The inserted document is assigned a unique id that travels with the document. Note that the _id and last_updated values are displayed as special objects and not simply JSON values (e.g. simple numbers or strings). Under the hood, however, they are just JSON. For example, the _id value looks something like {$oid: "570059a8dcc375fbe671e3a5"}, i.e. a JSON document with a special $-prefixed key for a value.

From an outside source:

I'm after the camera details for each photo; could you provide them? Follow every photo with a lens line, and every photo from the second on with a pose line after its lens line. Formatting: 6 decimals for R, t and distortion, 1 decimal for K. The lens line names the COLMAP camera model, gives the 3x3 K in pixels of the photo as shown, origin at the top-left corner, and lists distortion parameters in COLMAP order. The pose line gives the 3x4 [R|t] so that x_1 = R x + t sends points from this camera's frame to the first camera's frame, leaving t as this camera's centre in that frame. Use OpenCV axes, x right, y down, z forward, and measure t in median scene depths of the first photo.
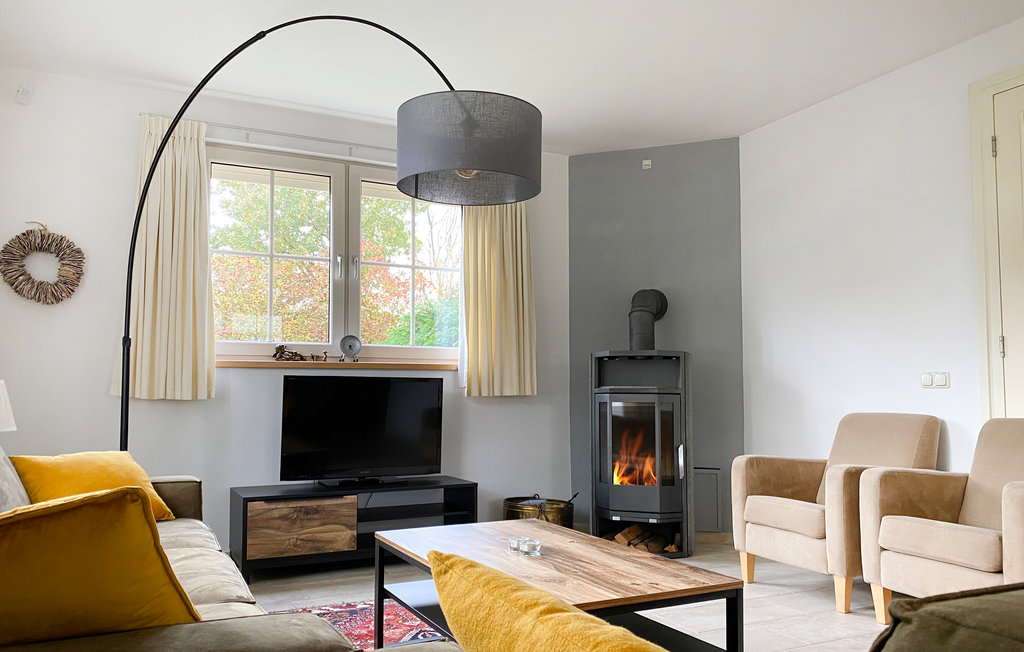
lens RADIAL K [[847.8, 0, 538.5], [0, 847.8, 394.6], [0, 0, 1]] dist [0.026284, -0.013418]
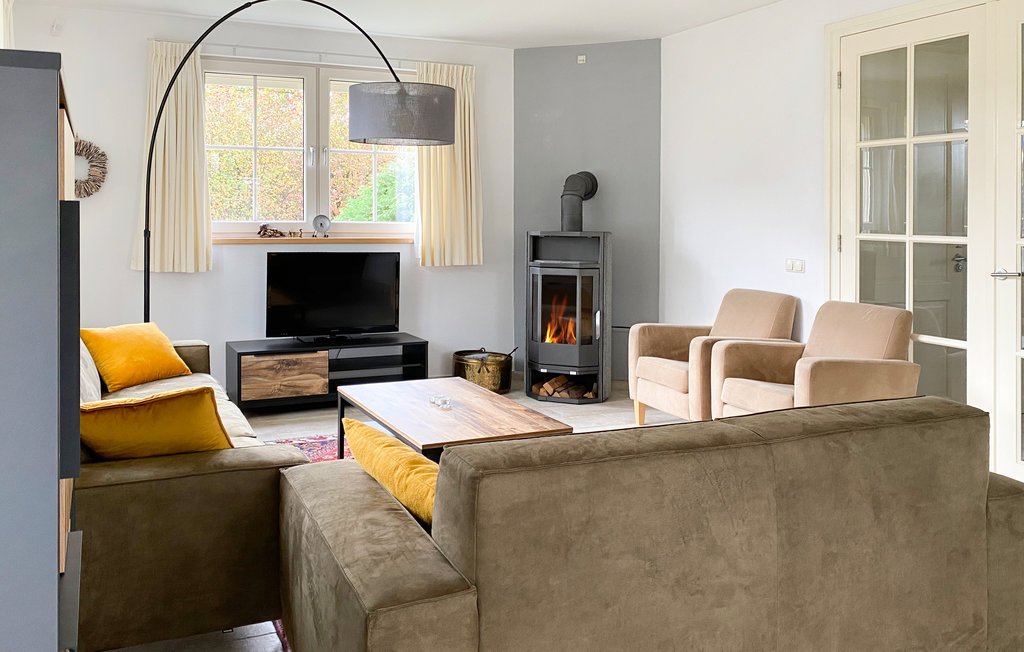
lens RADIAL K [[902.3, 0, 510.5], [0, 902.3, 318.6], [0, 0, 1]] dist [0.004871, -0.045668]
pose [[0.999628, 0.013394, -0.023768, 0.083610], [-0.010653, 0.993662, 0.111901, -0.078695], [0.025117, -0.111607, 0.993435, -0.297346]]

It’s worth noting that the _id field is very, very likely to be unique (and is in fact guaranteed to be unique if a unique index is built for that field on the collection, which is default). It is a 12-byte BSON type constructed using:

  • a 4-byte value representing the seconds since the Unix epoch,
  • a 3-byte machine identifier,
  • a 2-byte process id, and
  • a 3-byte counter, starting with a random value.

This makes it reasonable to create documents in parallel without worrying about race conditions for increment-by-one id strategies. Furthermore, sorting on an _id field that stores ObjectId values is roughly equivalent to sorting by creation time (it’s not strict within a single second):

db.materials.findOne()._id.getTimestamp()
ISODate("2016-04-05T16:38:07Z")

Before we move on, let’s remove any/all fake documents in our collection (we’ll go over removal again later):

db.materials.remove({fake: true})
WriteResult({ "nRemoved" : 1 })

About those _ids

What are some properties of a generated MongoDB document _id (choose zero or more of the following)?

A. It can double as a “created-at” timestamp

B. It is guaranteed to be unique in the scope of the collection

C. It is valid JSON

Multiple insertion

What happens when you try to re-create and insert the example (fake) material document again?


  1. The intro to JSON here was taken from json.org.